Regarding the United States’ aid to Somalia, he said that lately, the issue of some of that assistance being diverted to radical elements and militias had come up. He did not know the details, but relevant discussions were ongoing. He believed that while there was, indeed, some danger, there was no cause to stop such aid. Instead, it was important to mitigate that impact. One approach was to better distinguish between more and less dangerous areas of the country.
“We should not punish the IDPs or civilian population in need of assistance, just because of these problems,” he said. It was also important to remember that stopping such aid would play into the hands of radical elements.
Asked to comment on a recent headline that a United Nations envoy was pleased with progress in Sri Lanka, he said that he had never made such a statement. The headline had come from a local newspaper that had never spoken to him.

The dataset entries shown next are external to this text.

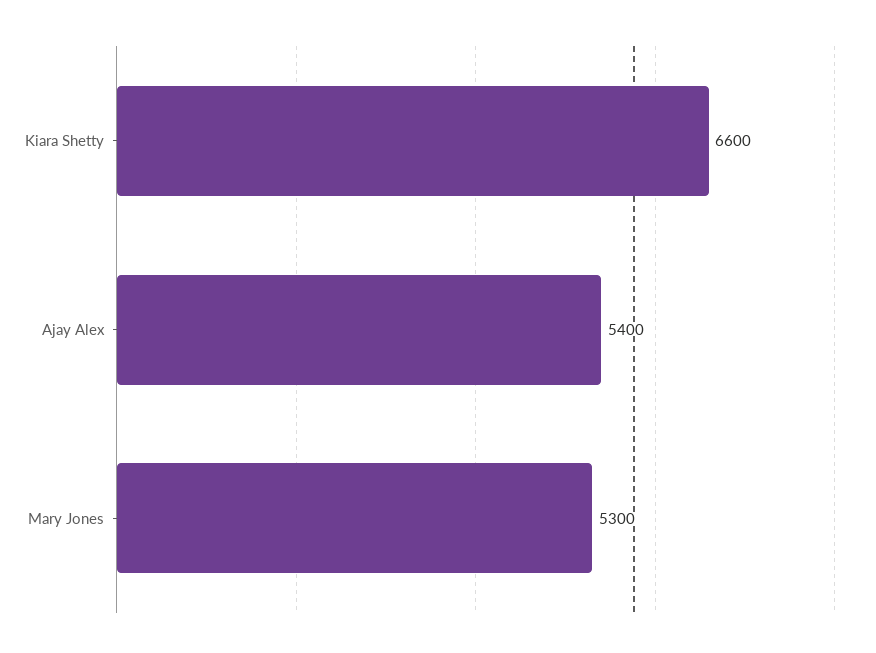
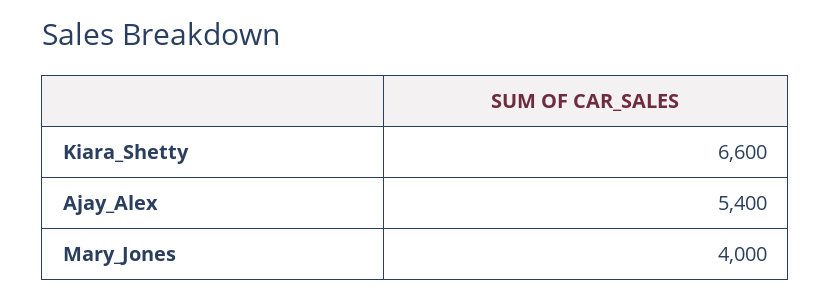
Mary Jones: 5300 -> 4000

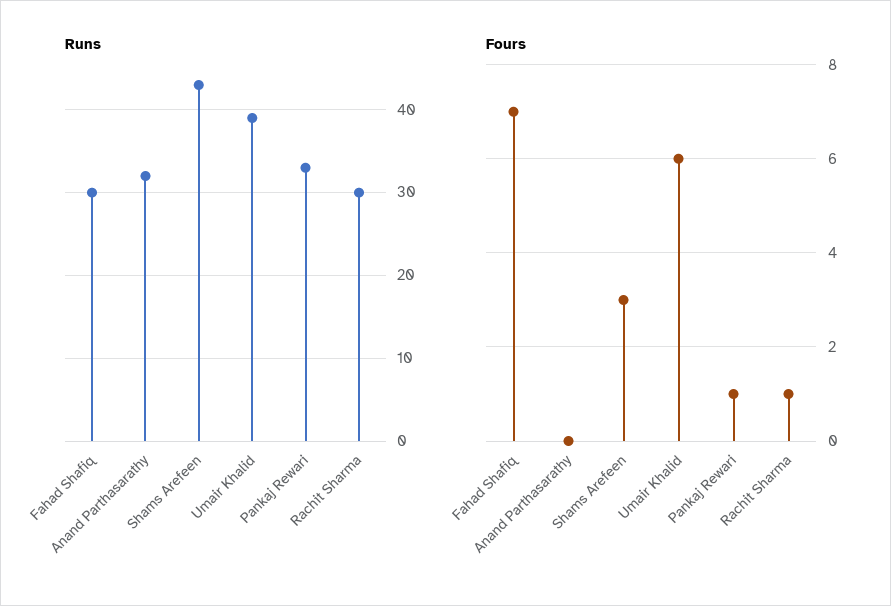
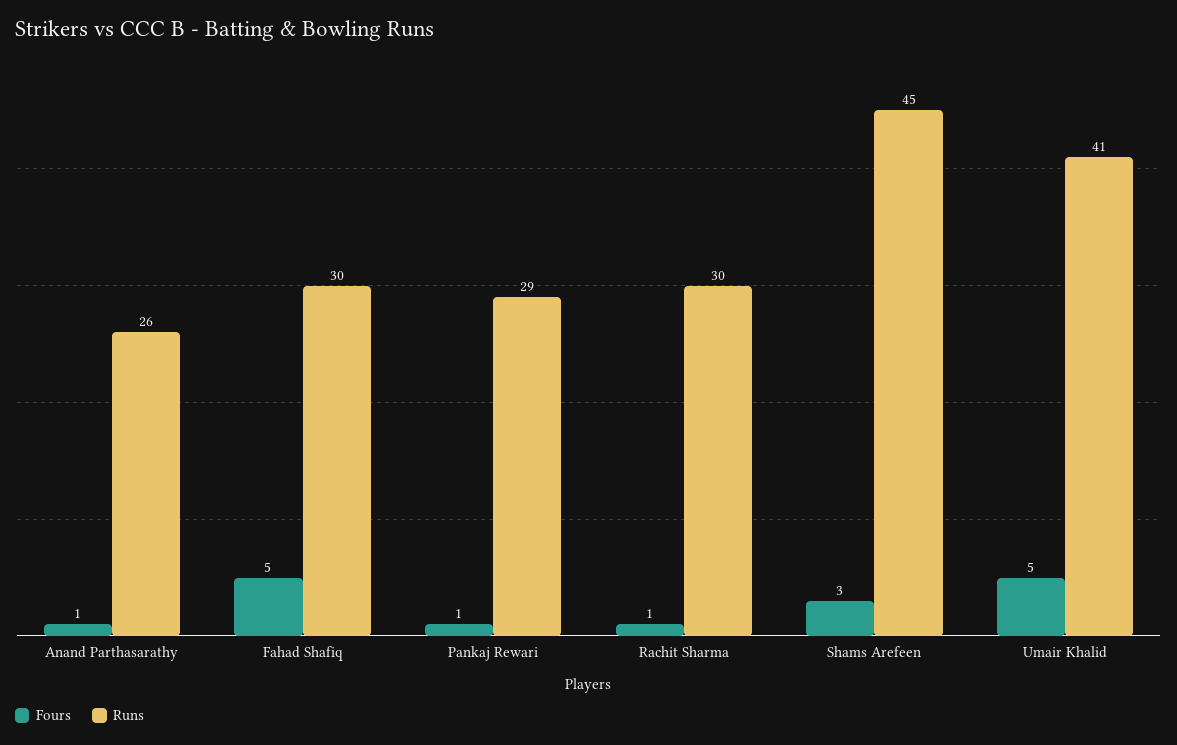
Runs, Anand Parthasarathy: 32 -> 26
Runs, Shams Arefeen: 43 -> 45
Runs, Umair Khalid: 39 -> 41
Runs, Pankaj Rewari: 33 -> 29
Fours, Fahad Shafiq: 7 -> 5
Fours, Anand Parthasarathy: 0 -> 1
Fours, Umair Khalid: 6 -> 5

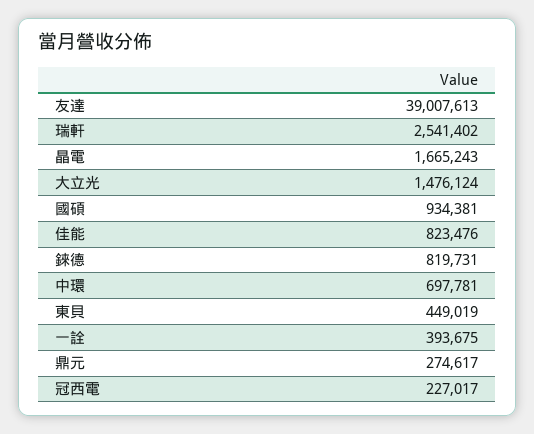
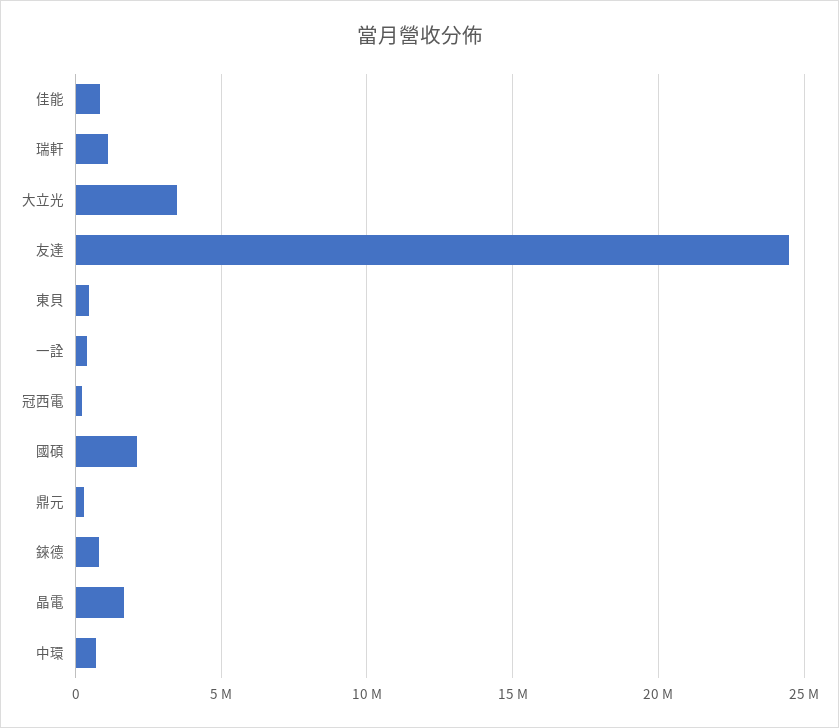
友達: 39007613 -> 24500000
瑞軒: 2541402 -> 1000000
大立光: 1476124 -> 3500000
國碩: 934381 -> 2000000

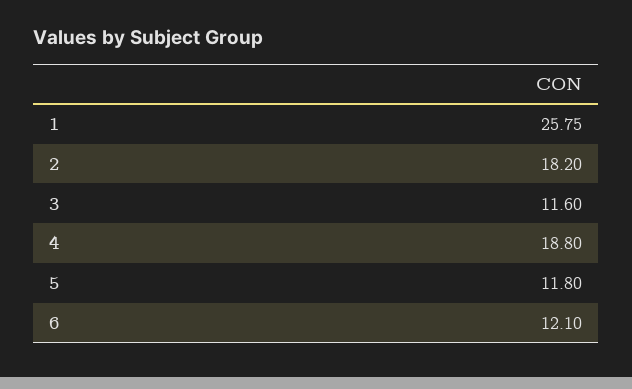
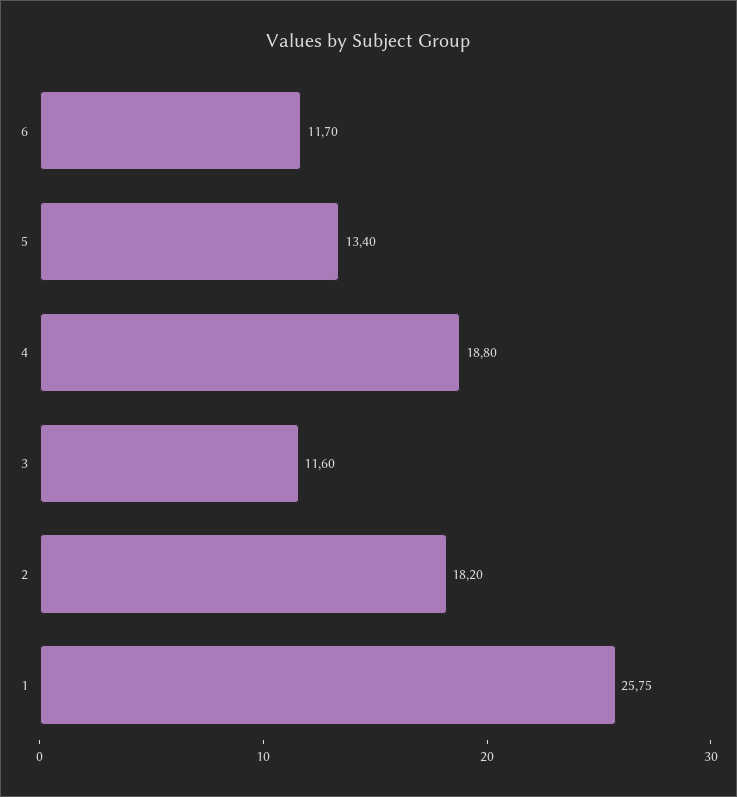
5: 11.8 -> 13.4
6: 12.1 -> 11.7

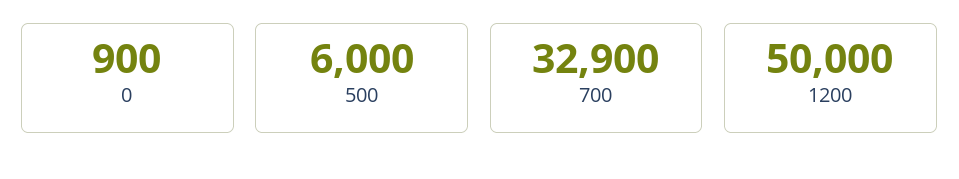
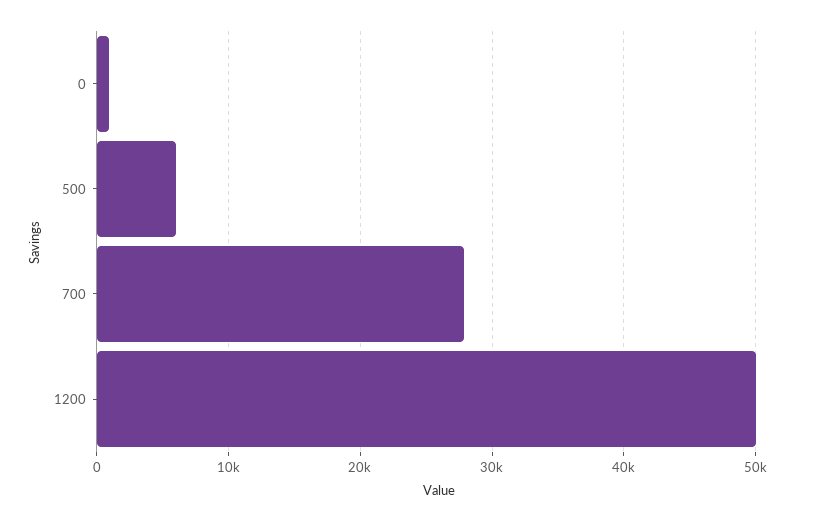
700: 32900 -> 28000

As for the present situation in Sri Lanka, during his visit to the country in September, he had sent a clear message to the Government that it was necessary to ensure freedom of movement for internally displaced persons. He had acknowledged that there were legitimate security concerns, but that did not mean that the whole displaced population had to be kept in camps. Rather, it was necessary to screen out those who were not causing any security threat, letting those people to stay with host families, return or stay in open humanitarian camps.
He added that it was encouraging that in the past few days, a considerable number of people had left those camps and were being allowed to stay with host families. At present, information on the exact situation in that regard was being compiled.
To a question about the returns to Kosovo, he said that one still had to see to what extent those willing to return would be able to do so, but those people certainly had the right to return. The authorities in Pristina did not object to that and had compiled a list of people willing to return, yet a very small number of displaced persons had actually returned to Kosovo. That was a test case for Kosovo. In particular, a more positive attitude vis-à-vis returns was needed at the municipal level.